• ASSIGNMENT
When you answer, copy every line of the listing below exactly.

----------

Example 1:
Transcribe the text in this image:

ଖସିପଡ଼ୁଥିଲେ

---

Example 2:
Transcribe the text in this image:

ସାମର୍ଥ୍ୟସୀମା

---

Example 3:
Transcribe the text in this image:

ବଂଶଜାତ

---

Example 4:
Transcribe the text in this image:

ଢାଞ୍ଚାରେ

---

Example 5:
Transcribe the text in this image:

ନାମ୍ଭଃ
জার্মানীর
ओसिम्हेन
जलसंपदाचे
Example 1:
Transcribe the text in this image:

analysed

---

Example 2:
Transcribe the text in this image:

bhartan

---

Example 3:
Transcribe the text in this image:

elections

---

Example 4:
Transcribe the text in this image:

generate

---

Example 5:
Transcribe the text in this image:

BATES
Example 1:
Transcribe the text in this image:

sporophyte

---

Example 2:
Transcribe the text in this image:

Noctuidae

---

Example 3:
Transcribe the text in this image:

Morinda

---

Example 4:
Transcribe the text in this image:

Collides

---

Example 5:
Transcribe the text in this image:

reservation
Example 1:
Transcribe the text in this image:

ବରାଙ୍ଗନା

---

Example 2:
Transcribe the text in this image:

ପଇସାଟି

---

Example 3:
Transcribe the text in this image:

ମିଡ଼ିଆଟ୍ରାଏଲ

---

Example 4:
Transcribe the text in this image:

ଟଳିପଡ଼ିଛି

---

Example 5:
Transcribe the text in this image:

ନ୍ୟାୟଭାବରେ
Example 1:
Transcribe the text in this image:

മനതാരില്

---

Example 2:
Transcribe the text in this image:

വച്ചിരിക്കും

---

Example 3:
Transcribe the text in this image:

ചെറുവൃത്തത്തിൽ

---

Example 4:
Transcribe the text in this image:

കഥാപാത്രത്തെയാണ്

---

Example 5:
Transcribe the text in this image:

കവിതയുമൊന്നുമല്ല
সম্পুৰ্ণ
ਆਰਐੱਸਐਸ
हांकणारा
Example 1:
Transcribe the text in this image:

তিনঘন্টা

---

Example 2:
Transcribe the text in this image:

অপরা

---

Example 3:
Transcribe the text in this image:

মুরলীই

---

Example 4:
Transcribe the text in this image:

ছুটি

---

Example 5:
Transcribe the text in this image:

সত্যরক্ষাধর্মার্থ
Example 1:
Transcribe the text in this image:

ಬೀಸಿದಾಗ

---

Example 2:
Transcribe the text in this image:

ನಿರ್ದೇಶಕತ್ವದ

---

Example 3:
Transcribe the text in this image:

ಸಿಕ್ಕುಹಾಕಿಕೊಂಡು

----------

• ANSWER BELOW
Example 1:
Transcribe the text in this image:

ଖସିପଡ଼ୁଥିଲେ

---

Example 2:
Transcribe the text in this image:

ସାମର୍ଥ୍ୟସୀମା

---

Example 3:
Transcribe the text in this image:

ବଂଶଜାତ

---

Example 4:
Transcribe the text in this image:

ଢାଞ୍ଚାରେ

---

Example 5:
Transcribe the text in this image:

ନାମ୍ଭଃ
জার্মানীর
ओसिम्हेन
जलसंपदाचे
Example 1:
Transcribe the text in this image:

analysed

---

Example 2:
Transcribe the text in this image:

bhartan

---

Example 3:
Transcribe the text in this image:

elections

---

Example 4:
Transcribe the text in this image:

generate

---

Example 5:
Transcribe the text in this image:

BATES
Example 1:
Transcribe the text in this image:

sporophyte

---

Example 2:
Transcribe the text in this image:

Noctuidae

---

Example 3:
Transcribe the text in this image:

Morinda

---

Example 4:
Transcribe the text in this image:

Collides

---

Example 5:
Transcribe the text in this image:

reservation
Example 1:
Transcribe the text in this image:

ବରାଙ୍ଗନା

---

Example 2:
Transcribe the text in this image:

ପଇସାଟି

---

Example 3:
Transcribe the text in this image:

ମିଡ଼ିଆଟ୍ରାଏଲ

---

Example 4:
Transcribe the text in this image:

ଟଳିପଡ଼ିଛି

---

Example 5:
Transcribe the text in this image:

ନ୍ୟାୟଭାବରେ
Example 1:
Transcribe the text in this image:

മനതാരില്

---

Example 2:
Transcribe the text in this image:

വച്ചിരിക്കും

---

Example 3:
Transcribe the text in this image:

ചെറുവൃത്തത്തിൽ

---

Example 4:
Transcribe the text in this image:

കഥാപാത്രത്തെയാണ്

---

Example 5:
Transcribe the text in this image:

കവിതയുമൊന്നുമല്ല
সম্পুৰ্ণ
ਆਰਐੱਸਐਸ
हांकणारा
Example 1:
Transcribe the text in this image:

তিনঘন্টা

---

Example 2:
Transcribe the text in this image:

অপরা

---

Example 3:
Transcribe the text in this image:

মুরলীই

---

Example 4:
Transcribe the text in this image:

ছুটি

---

Example 5:
Transcribe the text in this image:

সত্যরক্ষাধর্মার্থ
Example 1:
Transcribe the text in this image:

ಬೀಸಿದಾಗ

---

Example 2:
Transcribe the text in this image:

ನಿರ್ದೇಶಕತ್ವದ

---

Example 3:
Transcribe the text in this image:

ಸಿಕ್ಕುಹಾಕಿಕೊಂಡು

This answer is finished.